• Task details: Continue the article below about RNAi drugs for the brain, writing on from its final sentence.

• Excerpt:
+++

Mello shared the Nobel Prize in Physiology or Medicine in 2006 with Andrew Fire for their discovery of RNAi. Scientists quickly saw the potential for turning the concept into a drug that could silence genes and thus block the production of proteins that cause disease. But the evolution took many years.

Alnylam Pharmaceuticals was the first firm to bring an RNAi drug to market, in 2018; it has since earned two more approvals for RNAi drugs. Yet all three of those therapies, and many more still under clinical development, are designed to inhibit the expression of genes in the liver. Alnylam focuses largely on the liver since the RNAi molecules tend to congregate there after infusion, and also because the company found that attaching a molecule called N-acetylgalactosamine, or GalNAc, to the RNAi helps shuttle it into liver cells.

Although scientists have many ideas for using RNAi to treat diseases of other organs, such as the brain, attempts to deliver RNAi to those parts of the body have been less successful. UMass Medical School’s Khvorova may have found the solution with branched RNAi. “What Alnylam did with GalNAc for the liver, we can do with branched RNAi technology for the brain,” says Alicia Secor, CEO of Atalanta.

In 2019, Khvorova and UMass colleagues published a strategy for chemically modifying RNAi molecules to help them better distribute throughout the spinal cord and brain. The team appended alternating methyl groups and fluorines to the ribose rings along part of the RNAi molecules and replaced some of their phosphodiester bonds with phosphorothioate bonds.

Such chemical modifications are well known in the gene-silencing field, and Khvorova wanted to see how they would affect RNAi’s distribution in the brain. The team attached orange fluorescent labels to the end of the molecules and injected them into a mouse brain. The RNAi was barely visible. But when the researchers made branched RNAi by attaching two RNAi molecules together with a tetraethylene glycol linker, the mouse brain lit up bright orange (Nat. Biotechnol. 2019, DOI: 10.1038/s41587-019-0205-0).

Khvorova’s group found that a single injection of an experimental branched RNAi therapy for Huntington’s disease could inhibit expression of the gene linked to the disease for six months. It also found that branched RNAi could distribute throughout the brains and spinal cords of a monkey.

+++

Pixel coordinate listings
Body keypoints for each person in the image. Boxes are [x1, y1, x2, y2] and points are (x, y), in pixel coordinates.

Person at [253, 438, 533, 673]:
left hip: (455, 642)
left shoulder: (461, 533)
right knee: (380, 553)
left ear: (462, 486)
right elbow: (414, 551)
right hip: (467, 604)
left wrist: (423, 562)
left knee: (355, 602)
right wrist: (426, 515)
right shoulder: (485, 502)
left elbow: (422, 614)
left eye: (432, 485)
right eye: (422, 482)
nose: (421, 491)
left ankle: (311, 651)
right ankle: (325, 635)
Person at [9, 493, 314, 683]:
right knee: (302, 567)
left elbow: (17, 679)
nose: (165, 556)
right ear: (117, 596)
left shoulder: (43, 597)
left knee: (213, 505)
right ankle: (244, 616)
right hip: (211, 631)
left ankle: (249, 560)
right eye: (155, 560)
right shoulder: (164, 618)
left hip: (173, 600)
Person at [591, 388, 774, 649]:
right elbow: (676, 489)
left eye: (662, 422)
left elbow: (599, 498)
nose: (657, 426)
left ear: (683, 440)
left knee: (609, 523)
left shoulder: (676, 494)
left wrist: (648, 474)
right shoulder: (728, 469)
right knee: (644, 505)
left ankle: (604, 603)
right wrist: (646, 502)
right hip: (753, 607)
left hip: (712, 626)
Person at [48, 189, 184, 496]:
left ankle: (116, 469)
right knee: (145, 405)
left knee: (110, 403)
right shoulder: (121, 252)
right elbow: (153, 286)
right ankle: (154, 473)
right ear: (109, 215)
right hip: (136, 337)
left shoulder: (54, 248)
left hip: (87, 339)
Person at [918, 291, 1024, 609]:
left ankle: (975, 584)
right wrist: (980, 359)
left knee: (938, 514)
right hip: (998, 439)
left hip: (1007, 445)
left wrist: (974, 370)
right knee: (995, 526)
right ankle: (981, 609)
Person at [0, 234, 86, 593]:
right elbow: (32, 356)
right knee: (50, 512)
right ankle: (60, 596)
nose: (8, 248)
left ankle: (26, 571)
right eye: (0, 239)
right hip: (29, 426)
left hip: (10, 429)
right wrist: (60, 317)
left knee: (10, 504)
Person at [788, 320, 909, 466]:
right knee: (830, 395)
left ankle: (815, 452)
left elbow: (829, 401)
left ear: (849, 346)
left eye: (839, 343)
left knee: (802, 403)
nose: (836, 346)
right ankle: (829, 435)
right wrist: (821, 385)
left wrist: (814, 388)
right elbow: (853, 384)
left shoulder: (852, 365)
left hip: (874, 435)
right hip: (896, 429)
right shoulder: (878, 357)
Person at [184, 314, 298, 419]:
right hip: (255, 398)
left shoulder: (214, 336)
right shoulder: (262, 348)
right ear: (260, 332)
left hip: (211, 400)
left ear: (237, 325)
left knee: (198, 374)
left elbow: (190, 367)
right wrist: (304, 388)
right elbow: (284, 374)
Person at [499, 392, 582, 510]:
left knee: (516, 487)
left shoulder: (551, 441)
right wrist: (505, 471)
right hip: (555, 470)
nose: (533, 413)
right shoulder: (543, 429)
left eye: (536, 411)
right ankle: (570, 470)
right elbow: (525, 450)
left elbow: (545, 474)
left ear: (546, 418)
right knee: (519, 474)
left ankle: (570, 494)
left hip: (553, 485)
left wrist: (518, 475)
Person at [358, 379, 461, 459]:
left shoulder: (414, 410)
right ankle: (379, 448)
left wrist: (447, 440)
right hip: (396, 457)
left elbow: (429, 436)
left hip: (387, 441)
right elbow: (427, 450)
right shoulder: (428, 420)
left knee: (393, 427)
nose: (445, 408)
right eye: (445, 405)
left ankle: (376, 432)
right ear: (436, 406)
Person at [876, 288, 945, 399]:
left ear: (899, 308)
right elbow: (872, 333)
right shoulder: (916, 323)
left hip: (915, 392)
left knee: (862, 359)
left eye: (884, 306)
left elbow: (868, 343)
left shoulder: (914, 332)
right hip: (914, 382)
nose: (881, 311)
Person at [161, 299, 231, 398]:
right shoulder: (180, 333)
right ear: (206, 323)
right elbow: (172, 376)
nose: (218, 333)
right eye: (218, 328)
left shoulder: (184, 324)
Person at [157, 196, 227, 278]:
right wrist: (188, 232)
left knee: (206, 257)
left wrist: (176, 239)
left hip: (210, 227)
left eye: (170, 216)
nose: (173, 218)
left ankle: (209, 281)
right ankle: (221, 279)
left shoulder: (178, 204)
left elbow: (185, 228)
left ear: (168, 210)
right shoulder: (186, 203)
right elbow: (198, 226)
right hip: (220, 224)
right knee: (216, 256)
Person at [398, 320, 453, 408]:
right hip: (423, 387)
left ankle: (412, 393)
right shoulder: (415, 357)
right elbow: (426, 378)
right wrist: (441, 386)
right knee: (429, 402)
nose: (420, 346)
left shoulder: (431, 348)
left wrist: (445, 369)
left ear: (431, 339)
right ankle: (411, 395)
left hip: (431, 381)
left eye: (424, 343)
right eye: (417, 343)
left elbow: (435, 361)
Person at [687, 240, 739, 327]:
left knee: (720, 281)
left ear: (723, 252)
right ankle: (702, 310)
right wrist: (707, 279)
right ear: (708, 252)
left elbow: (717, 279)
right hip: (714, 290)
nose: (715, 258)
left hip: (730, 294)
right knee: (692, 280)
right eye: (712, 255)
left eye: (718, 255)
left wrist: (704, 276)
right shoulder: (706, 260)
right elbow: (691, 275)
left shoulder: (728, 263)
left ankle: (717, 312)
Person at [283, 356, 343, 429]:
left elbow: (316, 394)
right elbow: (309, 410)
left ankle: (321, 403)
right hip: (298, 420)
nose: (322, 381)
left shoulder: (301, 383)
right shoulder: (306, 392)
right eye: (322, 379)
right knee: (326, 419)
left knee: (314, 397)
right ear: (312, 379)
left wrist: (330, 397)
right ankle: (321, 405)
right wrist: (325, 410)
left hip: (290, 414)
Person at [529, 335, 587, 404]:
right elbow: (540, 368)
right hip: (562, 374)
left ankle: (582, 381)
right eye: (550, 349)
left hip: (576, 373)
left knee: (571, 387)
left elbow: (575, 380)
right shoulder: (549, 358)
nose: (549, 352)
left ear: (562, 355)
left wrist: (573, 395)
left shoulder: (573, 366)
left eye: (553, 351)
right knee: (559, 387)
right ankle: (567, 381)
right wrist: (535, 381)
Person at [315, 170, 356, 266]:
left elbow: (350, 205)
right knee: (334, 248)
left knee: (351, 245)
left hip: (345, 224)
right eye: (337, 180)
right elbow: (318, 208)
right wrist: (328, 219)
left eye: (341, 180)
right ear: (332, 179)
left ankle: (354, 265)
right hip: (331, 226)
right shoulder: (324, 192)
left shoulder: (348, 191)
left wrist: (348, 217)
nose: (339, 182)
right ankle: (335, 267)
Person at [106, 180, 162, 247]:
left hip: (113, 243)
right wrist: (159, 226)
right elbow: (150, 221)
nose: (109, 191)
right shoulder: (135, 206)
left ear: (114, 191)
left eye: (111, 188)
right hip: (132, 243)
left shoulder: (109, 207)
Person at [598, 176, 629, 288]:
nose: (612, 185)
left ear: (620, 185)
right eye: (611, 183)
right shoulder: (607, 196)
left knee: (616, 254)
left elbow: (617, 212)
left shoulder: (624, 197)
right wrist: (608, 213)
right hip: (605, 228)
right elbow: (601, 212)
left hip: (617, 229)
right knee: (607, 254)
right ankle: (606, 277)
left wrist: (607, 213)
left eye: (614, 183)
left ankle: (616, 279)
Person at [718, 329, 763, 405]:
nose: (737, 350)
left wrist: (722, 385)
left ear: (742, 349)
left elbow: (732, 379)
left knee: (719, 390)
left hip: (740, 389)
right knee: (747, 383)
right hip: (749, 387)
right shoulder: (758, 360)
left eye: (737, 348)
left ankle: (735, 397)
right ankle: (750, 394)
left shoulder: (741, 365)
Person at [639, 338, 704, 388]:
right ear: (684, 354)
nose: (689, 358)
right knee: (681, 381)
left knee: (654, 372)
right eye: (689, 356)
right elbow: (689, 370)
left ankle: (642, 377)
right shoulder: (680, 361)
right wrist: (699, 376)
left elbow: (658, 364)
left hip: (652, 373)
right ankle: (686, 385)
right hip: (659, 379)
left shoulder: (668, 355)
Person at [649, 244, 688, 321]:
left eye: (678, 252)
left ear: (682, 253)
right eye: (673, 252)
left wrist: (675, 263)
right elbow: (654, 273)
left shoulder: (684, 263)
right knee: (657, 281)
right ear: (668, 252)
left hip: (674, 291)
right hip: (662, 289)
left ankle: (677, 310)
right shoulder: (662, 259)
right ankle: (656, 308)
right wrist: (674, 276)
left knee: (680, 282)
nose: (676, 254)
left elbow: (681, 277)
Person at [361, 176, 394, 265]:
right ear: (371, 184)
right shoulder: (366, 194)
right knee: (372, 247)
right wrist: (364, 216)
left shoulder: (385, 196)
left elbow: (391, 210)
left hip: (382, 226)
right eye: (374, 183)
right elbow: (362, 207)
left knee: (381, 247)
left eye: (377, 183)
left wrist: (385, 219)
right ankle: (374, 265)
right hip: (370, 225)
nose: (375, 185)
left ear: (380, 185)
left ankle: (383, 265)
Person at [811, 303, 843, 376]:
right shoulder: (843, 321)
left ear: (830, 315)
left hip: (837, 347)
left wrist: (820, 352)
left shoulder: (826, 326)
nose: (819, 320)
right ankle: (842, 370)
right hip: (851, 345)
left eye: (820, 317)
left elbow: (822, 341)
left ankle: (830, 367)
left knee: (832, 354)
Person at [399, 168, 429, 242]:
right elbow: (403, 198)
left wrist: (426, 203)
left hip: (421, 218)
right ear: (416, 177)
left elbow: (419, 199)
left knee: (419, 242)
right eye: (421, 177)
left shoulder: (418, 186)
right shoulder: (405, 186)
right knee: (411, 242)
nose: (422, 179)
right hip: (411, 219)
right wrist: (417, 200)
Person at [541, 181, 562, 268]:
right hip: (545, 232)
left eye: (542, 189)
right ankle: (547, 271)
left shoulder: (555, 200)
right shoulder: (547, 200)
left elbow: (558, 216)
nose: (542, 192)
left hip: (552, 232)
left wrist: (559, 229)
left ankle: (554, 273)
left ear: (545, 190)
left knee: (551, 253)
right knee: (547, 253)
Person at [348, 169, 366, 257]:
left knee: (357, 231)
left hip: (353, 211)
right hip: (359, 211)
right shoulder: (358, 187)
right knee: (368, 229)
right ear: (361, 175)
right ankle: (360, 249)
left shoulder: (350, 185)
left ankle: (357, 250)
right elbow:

+++

• Task output:
“The branched structure and the chemical modifications together provide these improved biophysical properties to the molecule,” particularly its distribution and longevity, says Aimee Jackson, Atalanta’s chief scientific officer. “That’s why we are so excited about the potential for this new approach for gene silencing.”

It’s not clear why larger, branched RNAi molecules distribute throughout nervous tissue better than the smaller traditional ones. “We have multiple hypotheses that we are actively interrogating,” Jackson says. The modified molecules may clear from the tissue more slowly, or the molecules might have unique protein-binding properties that improve their uptake in the brain and spinal cord, she says. “We think it is a pretty complex interplay between multiple portions of the molecules’ chemical architecture.”

Atalanta isn’t the only young company with new tricks for delivering RNAi molecules, or chemical cousins known as antisense oligonucleotides. Earlier this month, Aro Biotherapeutics raised $88 million to conjugate RNAi and oligos to proteins for targeted cell delivery. In 2019, Dyne Therapeutics launched with $50 million to develop antibody-oligo conjugates to deliver the gene-silencing therapies to muscle cell. That same year, Eli Lilly and Company struck a deal with Avidity Biosciences to develop antibody-oligo conjugates that target immune cells.

Secor, Atalanta’s CEO, is hopeful that investment in new oligo and RNAi technologies will continue. “The evolution of the field has been ongoing for decades now, and what we are seeing today is smart money investing in [the] next generation,” she says.